Reproduce all of the items below, switching each occurrence of "Tests" to "Checks" and leaving everything else unchanged.
(Dataset entries Opens)
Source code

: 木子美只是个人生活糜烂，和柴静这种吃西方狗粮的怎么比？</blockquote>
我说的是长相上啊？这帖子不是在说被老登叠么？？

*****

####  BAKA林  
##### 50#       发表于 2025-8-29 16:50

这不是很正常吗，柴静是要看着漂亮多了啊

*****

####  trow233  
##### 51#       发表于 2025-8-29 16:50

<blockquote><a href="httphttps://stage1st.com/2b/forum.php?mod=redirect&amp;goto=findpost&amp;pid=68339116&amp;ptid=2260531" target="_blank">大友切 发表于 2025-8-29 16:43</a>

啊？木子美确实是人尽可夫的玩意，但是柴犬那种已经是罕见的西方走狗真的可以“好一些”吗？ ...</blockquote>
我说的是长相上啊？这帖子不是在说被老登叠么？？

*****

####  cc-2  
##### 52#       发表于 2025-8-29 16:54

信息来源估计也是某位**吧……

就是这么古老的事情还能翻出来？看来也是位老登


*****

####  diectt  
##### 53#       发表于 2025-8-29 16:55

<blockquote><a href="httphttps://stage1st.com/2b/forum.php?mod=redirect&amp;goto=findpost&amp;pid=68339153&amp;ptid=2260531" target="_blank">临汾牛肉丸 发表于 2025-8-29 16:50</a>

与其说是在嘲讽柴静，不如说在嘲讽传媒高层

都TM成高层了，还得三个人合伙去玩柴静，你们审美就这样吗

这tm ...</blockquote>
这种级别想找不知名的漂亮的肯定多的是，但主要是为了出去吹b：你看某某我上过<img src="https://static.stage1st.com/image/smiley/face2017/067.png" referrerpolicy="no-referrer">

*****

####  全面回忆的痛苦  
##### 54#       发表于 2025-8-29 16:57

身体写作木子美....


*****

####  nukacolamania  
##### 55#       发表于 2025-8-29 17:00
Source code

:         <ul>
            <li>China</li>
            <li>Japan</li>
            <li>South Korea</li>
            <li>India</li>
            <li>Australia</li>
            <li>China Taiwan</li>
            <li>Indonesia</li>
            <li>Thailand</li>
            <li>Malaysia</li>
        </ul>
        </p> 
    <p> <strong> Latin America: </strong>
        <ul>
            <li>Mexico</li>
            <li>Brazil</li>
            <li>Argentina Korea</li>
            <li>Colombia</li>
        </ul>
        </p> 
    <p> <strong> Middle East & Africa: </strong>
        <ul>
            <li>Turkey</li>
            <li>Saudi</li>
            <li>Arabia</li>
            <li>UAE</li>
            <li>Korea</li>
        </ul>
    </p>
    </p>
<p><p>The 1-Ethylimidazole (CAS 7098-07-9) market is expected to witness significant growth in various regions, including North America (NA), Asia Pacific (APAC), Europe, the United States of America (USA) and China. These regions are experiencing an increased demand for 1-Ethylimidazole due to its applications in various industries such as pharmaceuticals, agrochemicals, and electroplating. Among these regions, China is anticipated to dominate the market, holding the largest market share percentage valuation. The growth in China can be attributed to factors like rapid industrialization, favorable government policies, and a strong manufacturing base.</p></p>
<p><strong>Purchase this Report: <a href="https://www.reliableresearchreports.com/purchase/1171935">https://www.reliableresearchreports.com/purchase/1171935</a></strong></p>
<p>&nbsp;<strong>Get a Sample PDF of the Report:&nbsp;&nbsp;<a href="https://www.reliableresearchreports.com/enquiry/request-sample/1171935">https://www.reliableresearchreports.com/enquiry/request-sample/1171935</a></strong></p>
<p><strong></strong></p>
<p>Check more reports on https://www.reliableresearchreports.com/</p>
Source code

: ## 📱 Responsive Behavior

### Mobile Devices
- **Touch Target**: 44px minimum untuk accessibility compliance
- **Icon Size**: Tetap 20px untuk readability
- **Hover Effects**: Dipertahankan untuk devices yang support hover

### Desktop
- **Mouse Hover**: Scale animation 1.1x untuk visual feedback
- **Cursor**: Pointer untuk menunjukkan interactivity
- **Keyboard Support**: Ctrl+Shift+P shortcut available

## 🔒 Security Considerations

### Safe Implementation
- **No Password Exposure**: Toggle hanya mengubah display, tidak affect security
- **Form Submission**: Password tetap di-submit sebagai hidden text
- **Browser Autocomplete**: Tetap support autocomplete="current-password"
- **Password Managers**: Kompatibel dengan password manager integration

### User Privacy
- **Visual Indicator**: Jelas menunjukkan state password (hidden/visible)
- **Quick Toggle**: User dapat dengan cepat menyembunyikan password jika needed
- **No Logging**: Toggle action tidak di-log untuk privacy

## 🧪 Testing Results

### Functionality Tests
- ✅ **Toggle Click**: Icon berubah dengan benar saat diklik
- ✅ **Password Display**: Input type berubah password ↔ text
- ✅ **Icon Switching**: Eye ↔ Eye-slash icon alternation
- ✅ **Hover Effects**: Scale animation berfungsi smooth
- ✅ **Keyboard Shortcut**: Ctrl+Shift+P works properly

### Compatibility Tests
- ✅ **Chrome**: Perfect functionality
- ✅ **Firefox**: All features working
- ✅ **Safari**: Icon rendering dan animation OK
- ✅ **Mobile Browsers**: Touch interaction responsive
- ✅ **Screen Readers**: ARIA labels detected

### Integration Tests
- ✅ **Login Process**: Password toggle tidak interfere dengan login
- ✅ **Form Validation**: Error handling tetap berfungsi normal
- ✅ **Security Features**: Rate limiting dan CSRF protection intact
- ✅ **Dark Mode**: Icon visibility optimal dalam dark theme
(Dataset entries Closes)
Solved exercise:
Source code

: 木子美只是个人生活糜烂，和柴静这种吃西方狗粮的怎么比？</blockquote>
我说的是长相上啊？这帖子不是在说被老登叠么？？

*****

####  BAKA林  
##### 50#       发表于 2025-8-29 16:50

这不是很正常吗，柴静是要看着漂亮多了啊

*****

####  trow233  
##### 51#       发表于 2025-8-29 16:50

<blockquote><a href="httphttps://stage1st.com/2b/forum.php?mod=redirect&amp;goto=findpost&amp;pid=68339116&amp;ptid=2260531" target="_blank">大友切 发表于 2025-8-29 16:43</a>

啊？木子美确实是人尽可夫的玩意，但是柴犬那种已经是罕见的西方走狗真的可以“好一些”吗？ ...</blockquote>
我说的是长相上啊？这帖子不是在说被老登叠么？？

*****

####  cc-2  
##### 52#       发表于 2025-8-29 16:54

信息来源估计也是某位**吧……

就是这么古老的事情还能翻出来？看来也是位老登


*****

####  diectt  
##### 53#       发表于 2025-8-29 16:55

<blockquote><a href="httphttps://stage1st.com/2b/forum.php?mod=redirect&amp;goto=findpost&amp;pid=68339153&amp;ptid=2260531" target="_blank">临汾牛肉丸 发表于 2025-8-29 16:50</a>

与其说是在嘲讽柴静，不如说在嘲讽传媒高层

都TM成高层了，还得三个人合伙去玩柴静，你们审美就这样吗

这tm ...</blockquote>
这种级别想找不知名的漂亮的肯定多的是，但主要是为了出去吹b：你看某某我上过<img src="https://static.stage1st.com/image/smiley/face2017/067.png" referrerpolicy="no-referrer">

*****

####  全面回忆的痛苦  
##### 54#       发表于 2025-8-29 16:57

身体写作木子美....


*****

####  nukacolamania  
##### 55#       发表于 2025-8-29 17:00
Source code

:         <ul>
            <li>China</li>
            <li>Japan</li>
            <li>South Korea</li>
            <li>India</li>
            <li>Australia</li>
            <li>China Taiwan</li>
            <li>Indonesia</li>
            <li>Thailand</li>
            <li>Malaysia</li>
        </ul>
        </p> 
    <p> <strong> Latin America: </strong>
        <ul>
            <li>Mexico</li>
            <li>Brazil</li>
            <li>Argentina Korea</li>
            <li>Colombia</li>
        </ul>
        </p> 
    <p> <strong> Middle East & Africa: </strong>
        <ul>
            <li>Turkey</li>
            <li>Saudi</li>
            <li>Arabia</li>
            <li>UAE</li>
            <li>Korea</li>
        </ul>
    </p>
    </p>
<p><p>The 1-Ethylimidazole (CAS 7098-07-9) market is expected to witness significant growth in various regions, including North America (NA), Asia Pacific (APAC), Europe, the United States of America (USA) and China. These regions are experiencing an increased demand for 1-Ethylimidazole due to its applications in various industries such as pharmaceuticals, agrochemicals, and electroplating. Among these regions, China is anticipated to dominate the market, holding the largest market share percentage valuation. The growth in China can be attributed to factors like rapid industrialization, favorable government policies, and a strong manufacturing base.</p></p>
<p><strong>Purchase this Report: <a href="https://www.reliableresearchreports.com/purchase/1171935">https://www.reliableresearchreports.com/purchase/1171935</a></strong></p>
<p>&nbsp;<strong>Get a Sample PDF of the Report:&nbsp;&nbsp;<a href="https://www.reliableresearchreports.com/enquiry/request-sample/1171935">https://www.reliableresearchreports.com/enquiry/request-sample/1171935</a></strong></p>
<p><strong></strong></p>
<p>Check more reports on https://www.reliableresearchreports.com/</p>
Source code

: ## 📱 Responsive Behavior

### Mobile Devices
- **Touch Target**: 44px minimum untuk accessibility compliance
- **Icon Size**: Tetap 20px untuk readability
- **Hover Effects**: Dipertahankan untuk devices yang support hover

### Desktop
- **Mouse Hover**: Scale animation 1.1x untuk visual feedback
- **Cursor**: Pointer untuk menunjukkan interactivity
- **Keyboard Support**: Ctrl+Shift+P shortcut available

## 🔒 Security Considerations

### Safe Implementation
- **No Password Exposure**: Toggle hanya mengubah display, tidak affect security
- **Form Submission**: Password tetap di-submit sebagai hidden text
- **Browser Autocomplete**: Tetap support autocomplete="current-password"
- **Password Managers**: Kompatibel dengan password manager integration

### User Privacy
- **Visual Indicator**: Jelas menunjukkan state password (hidden/visible)
- **Quick Toggle**: User dapat dengan cepat menyembunyikan password jika needed
- **No Logging**: Toggle action tidak di-log untuk privacy

## 🧪 Testing Results

### Functionality Checks
- ✅ **Toggle Click**: Icon berubah dengan benar saat diklik
- ✅ **Password Display**: Input type berubah password ↔ text
- ✅ **Icon Switching**: Eye ↔ Eye-slash icon alternation
- ✅ **Hover Effects**: Scale animation berfungsi smooth
- ✅ **Keyboard Shortcut**: Ctrl+Shift+P works properly

### Compatibility Checks
- ✅ **Chrome**: Perfect functionality
- ✅ **Firefox**: All features working
- ✅ **Safari**: Icon rendering dan animation OK
- ✅ **Mobile Browsers**: Touch interaction responsive
- ✅ **Screen Readers**: ARIA labels detected

### Integration Checks
- ✅ **Login Process**: Password toggle tidak interfere dengan login
- ✅ **Form Validation**: Error handling tetap berfungsi normal
- ✅ **Security Features**: Rate limiting dan CSRF protection intact
- ✅ **Dark Mode**: Icon visibility optimal dalam dark theme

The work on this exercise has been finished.